Three men were indicted on charges of money laundering and murder-for-hire, the DOJ said. The target, Masih Alinejad, told The Associated Press the FBI read her the messages the men exchanged. The indictment did not say if the Iranian regime was directly involved in the murder order. Alinejad told The Associated Press that the FBI read her the messages the men exchanged,"I'm not scared," Alinejad told the AP. While the man behind the plot is in Iran, the DOJ indictment did not say whether the Iranian government was behind the plot.
Soon after the charges were announced, Masih Alinejad revealed that she was the target of the assassination plot. “Fortunately, their plot failed because we didn’t,” FBI Director Christopher Wray said at a press conference announcing the indictment. Amirov, a citizen of Azerbaijan and Russia who was living in Iran during the plot, was taken into custody in New York on Thursday. Omarov then directed Mehdiyev to carry out the plot against Alinejad and Amirov and Omarov arranged to pay Mehdiyev $30,000 in cash. Before he could carry out the plot, however, Mehdiyev was arrested near Alinejad's home in July with the assault rifle in his possession.

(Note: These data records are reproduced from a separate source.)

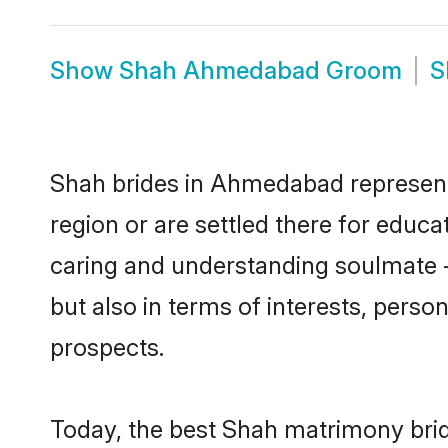
Show
Shah Ahmedabad Groom
S
Shah brides in Ahmedabad represent 
region or are settled there for educ
caring and understanding soulmate - 
but also in terms of interests, perso
prospects.
Today, the best Shah matrimony bri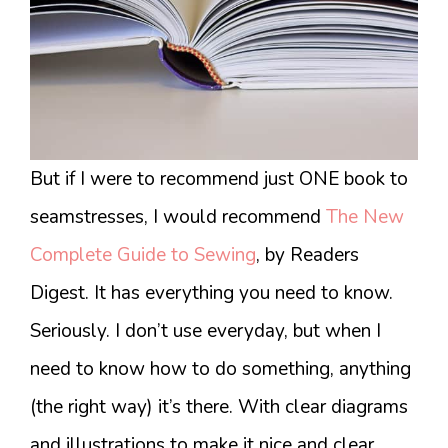
But if I were to recommend just ONE book to
seamstresses, I would recommend
The New
Complete Guide to Sewing
, by Readers
Digest. It has everything you need to know.
Seriously. I don’t use everyday, but when I
need to know how to do something, anything
(the right way) it’s there. With clear diagrams
and illustrations to make it nice and clear.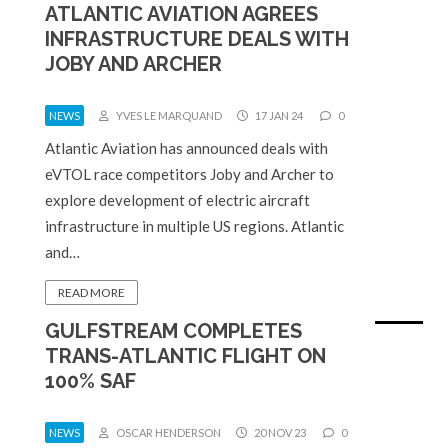
ATLANTIC AVIATION AGREES
INFRASTRUCTURE DEALS WITH
JOBY AND ARCHER
NEWS
YVES LE MARQUAND
17 JAN 24
0
Atlantic Aviation has announced deals with
eVTOL race competitors Joby and Archer to
explore development of electric aircraft
infrastructure in multiple US regions. Atlantic
and…
READ MORE
GULFSTREAM COMPLETES
TRANS-ATLANTIC FLIGHT ON
100% SAF
NEWS
OSCAR HENDERSON
20 NOV 23
0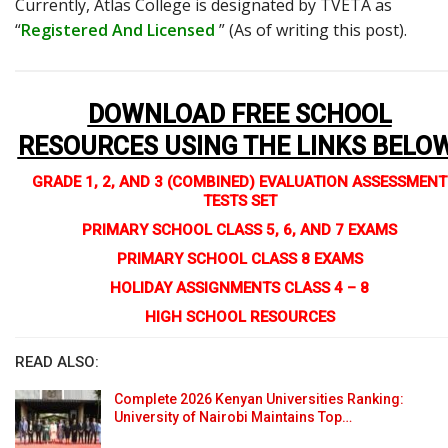
Currently, Atlas College is designated by TVETA as
“
Registered And Licensed
” (As of writing this post).
DOWNLOAD FREE SCHOOL
RESOURCES USING THE LINKS BELO
GRADE 1, 2, AND 3 (COMBINED) EVALUATION ASSESSMENT
TESTS SET
PRIMARY SCHOOL CLASS 5, 6, AND 7 EXAMS
PRIMARY SCHOOL CLASS 8 EXAMS
HOLIDAY ASSIGNMENTS CLASS 4 – 8
HIGH SCHOOL RESOURCES
READ ALSO:
Complete 2026 Kenyan Universities Ranking:
University of Nairobi Maintains Top…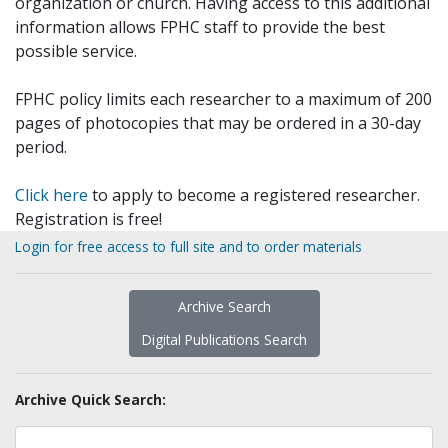
organization or church. Having access to this additional
information allows FPHC staff to provide the best
possible service.
FPHC policy limits each researcher to a maximum of 200
pages of photocopies that may be ordered in a 30-day
period.
Click here
to apply to become a registered researcher.
Registration is free!
Login for free access to full site and to order materials
Archive Search
Digital Publications Search
Archive Quick Search: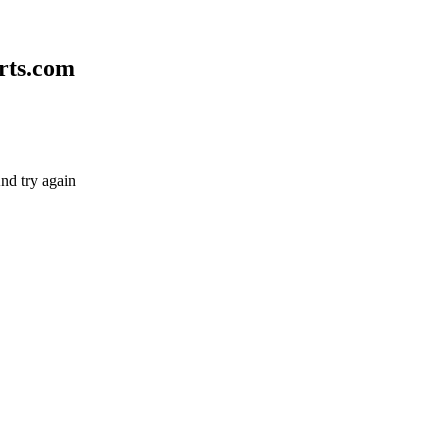
rts.com
nd try again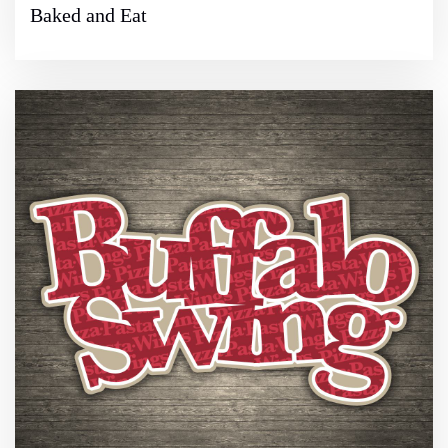
Baked and Eat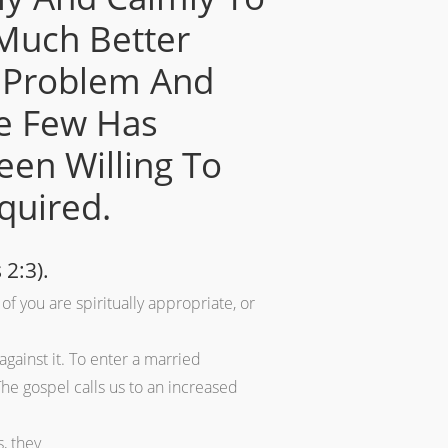
Much Better
is Problem And
he Few Has
een Willing To
quired.
 2:3).
of you are spiritually appropriate, or
gainst it. To enter a married
he gospel calls us to an increased
, they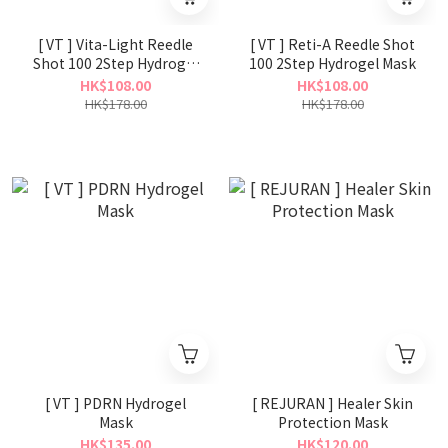
[ VT ] Vita-Light Reedle
[ VT ] Reti-A Reedle Shot
Shot 100 2Step Hydrogel
100 2Step Hydrogel Mask
Mask
HK$108.00
HK$108.00
HK$178.00
HK$178.00
[ VT ] PDRN Hydrogel
[ REJURAN ] Healer Skin
Mask
Protection Mask
HK$135.00
HK$120.00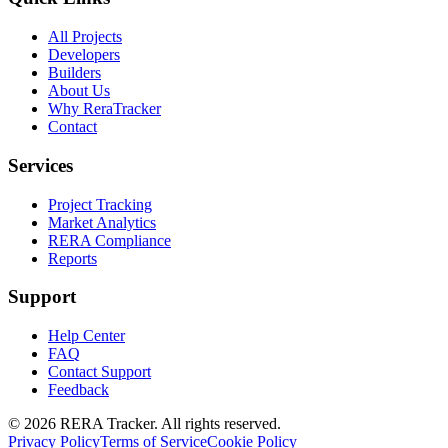
All Projects
Developers
Builders
About Us
Why ReraTracker
Contact
Services
Project Tracking
Market Analytics
RERA Compliance
Reports
Support
Help Center
FAQ
Contact Support
Feedback
© 2026 RERA Tracker. All rights reserved.
Privacy Policy
Terms of Service
Cookie Policy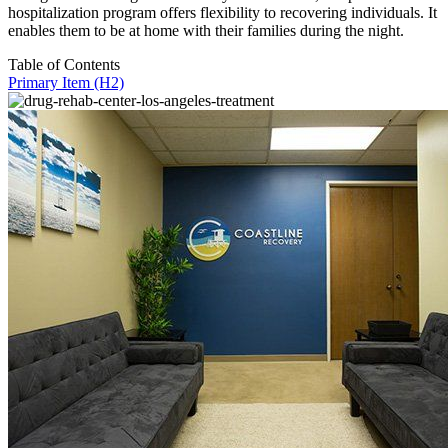
hospitalization program offers flexibility to recovering individuals. It
enables them to be at home with their families during the night.
Table of Contents
Primary Item (H2)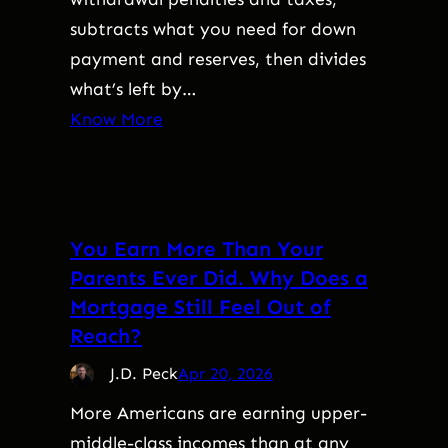
subtracts what you need for down
payment and reserves, then divides
what’s left by…
Know More
You Earn More Than Your
Parents Ever Did. Why Does a
Mortgage Still Feel Out of
Reach?
J.D. Peck
Apr 20, 2026
More Americans are earning upper-
middle-class incomes than at any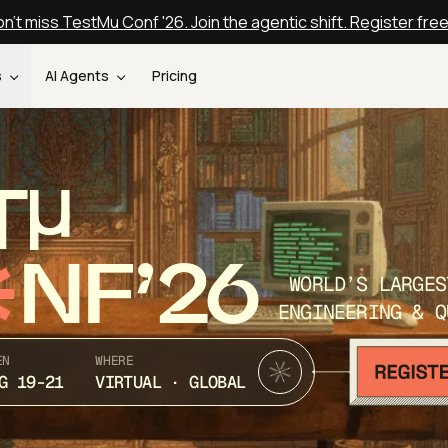
n't miss TestMu Conf '26. Join the agentic shift. Register fre
s
AI Agents
Pricing
T
NF’26
WORLD’S LARGES
ENGINEERING & Q
EN
WHERE
G 19-21
VIRTUAL · GLOBAL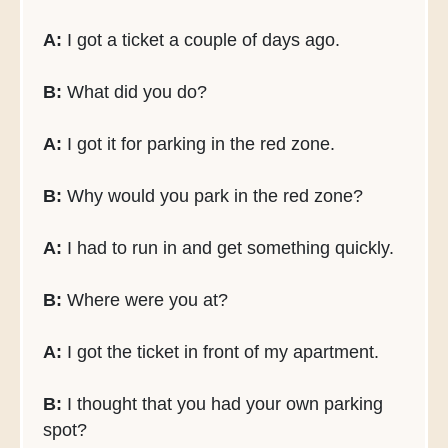
A:
I got a ticket a couple of days ago.
B:
What did you do?
A:
I got it for parking in the red zone.
B:
Why would you park in the red zone?
A:
I had to run in and get something quickly.
B:
Where were you at?
A:
I got the ticket in front of my apartment.
B:
I thought that you had your own parking
spot?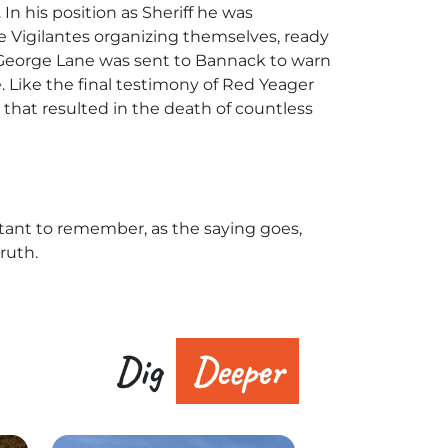
n his position as Sheriff he was
he Vigilantes organizing themselves, ready
t George Lane was sent to Bannack to warn
Like the final testimony of Red Yeager
that resulted in the death of countless
tant to remember, as the saying goes,
ruth.
Dig
Deeper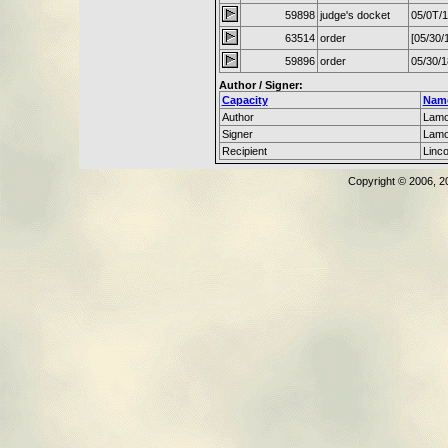
59898
judge's docket
05/0T/
63514
order
[05/30/
59896
order
05/30/
Author / Signer:
Capacity
Nam
Author
Lamo
Signer
Lamo
Recipient
Linc
Copyright © 2006, 2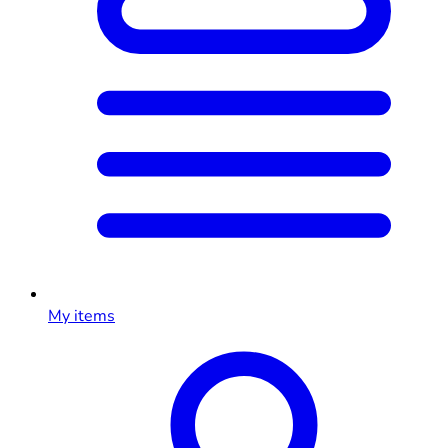
My items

Three men have been arrested for a murder-for-hire plot that targeted a U.S. journalist and human rights activist of Iranian origin who has been a prominent critic of Iran, Attorney General Merrick Garland announced Friday. The same victim, who lives in Brooklyn, New York, had been the target of an earlier kidnapping plot, which led the Department of Justice in 2021 to obtain an indictment against four people who had ties with Iranian intelligence. Masih Alinejad, an exiled Iranian journalist, identified herself in 2021 as the target of that kidnapping plot. The latest plot began in 2022, when members of an Eastern European criminal organization with ties to Iran were enlisted to assassinate the unidentified victim, who lives in Brooklyn, New York, an indictment alleges. That group's participation in the plot was directed by a man named Rafat Amirov, the group's leader, who lives in Iran and "who was tasked with targeting the Victim by individuals in Iran," the indictment charges.
The assailants had been monitoring the property and may have observed that she often shares flowers with her neighbors, she said. Omarov then sent those details to Mehdiyev, who lived in Yonkers, New York, prosecutors said. Amirov and Omarov then arranged for Mehdiyev to get $30,000 in cash, which he used to buy an assault rifle and ammunition, prosecutors said. Omarov, 38, was arrested in the Czech Republic earlier this month, and the United States is seeking his extradition. Iran accuses Western powers of fomenting the unrest, which security forces have met with deadly violence.